## Collection entries
....

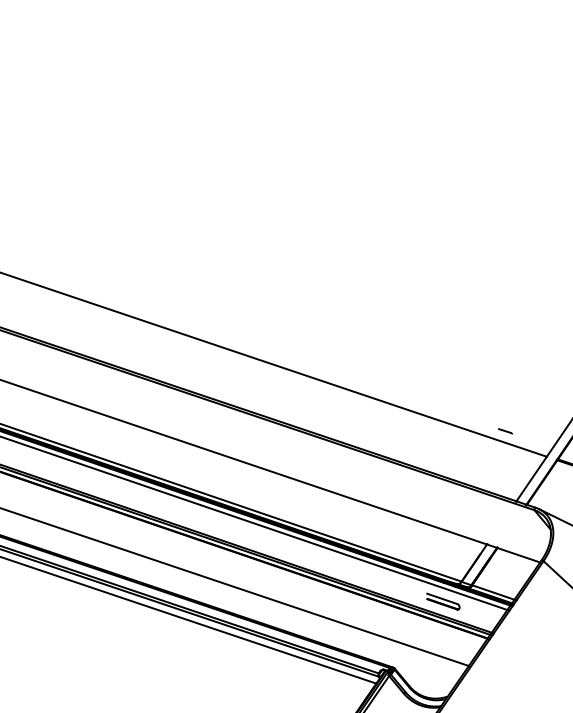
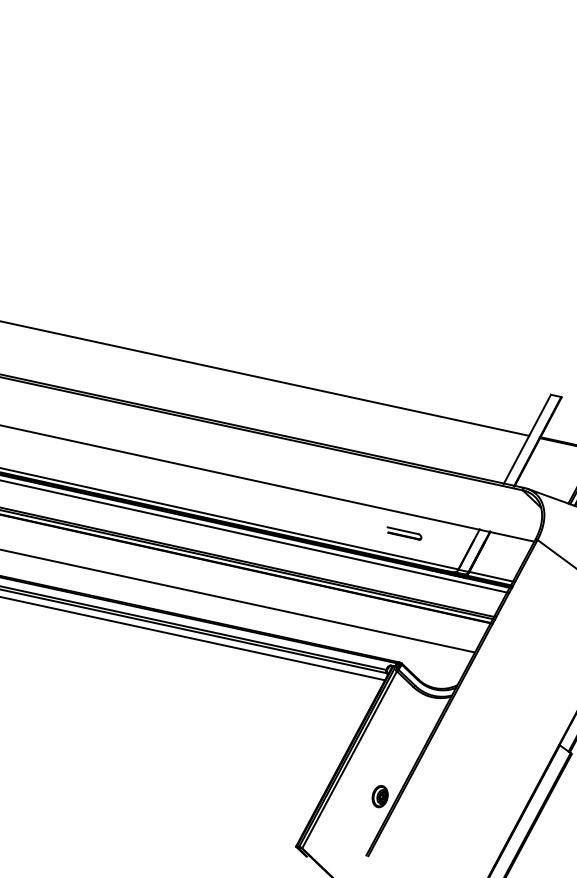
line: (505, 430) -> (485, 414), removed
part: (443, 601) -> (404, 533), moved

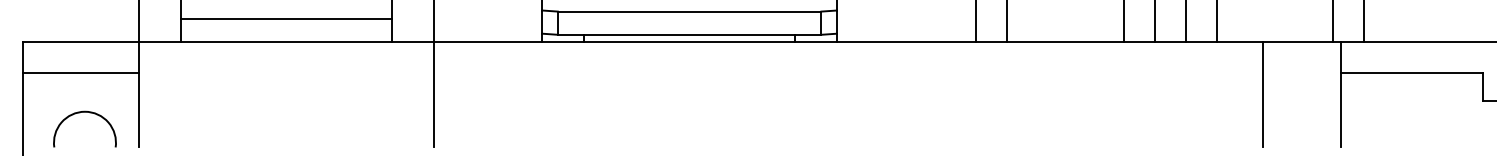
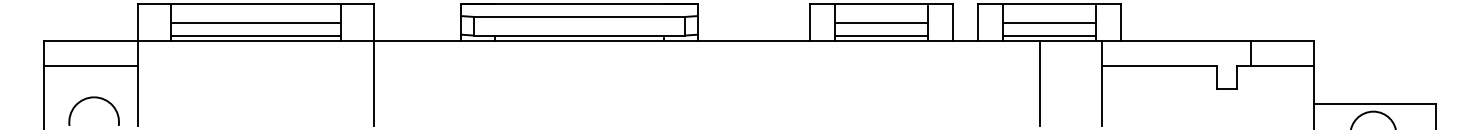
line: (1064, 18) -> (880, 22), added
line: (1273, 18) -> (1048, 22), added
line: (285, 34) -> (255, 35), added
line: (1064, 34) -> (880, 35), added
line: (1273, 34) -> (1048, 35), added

....

Which lines run from the one containing "line: (1273, 18) -> (1048, 22), added" to the end of the entries above? Quote exactly those, and only those.

## Reply to the task
line: (1273, 18) -> (1048, 22), added
line: (285, 34) -> (255, 35), added
line: (1064, 34) -> (880, 35), added
line: (1273, 34) -> (1048, 35), added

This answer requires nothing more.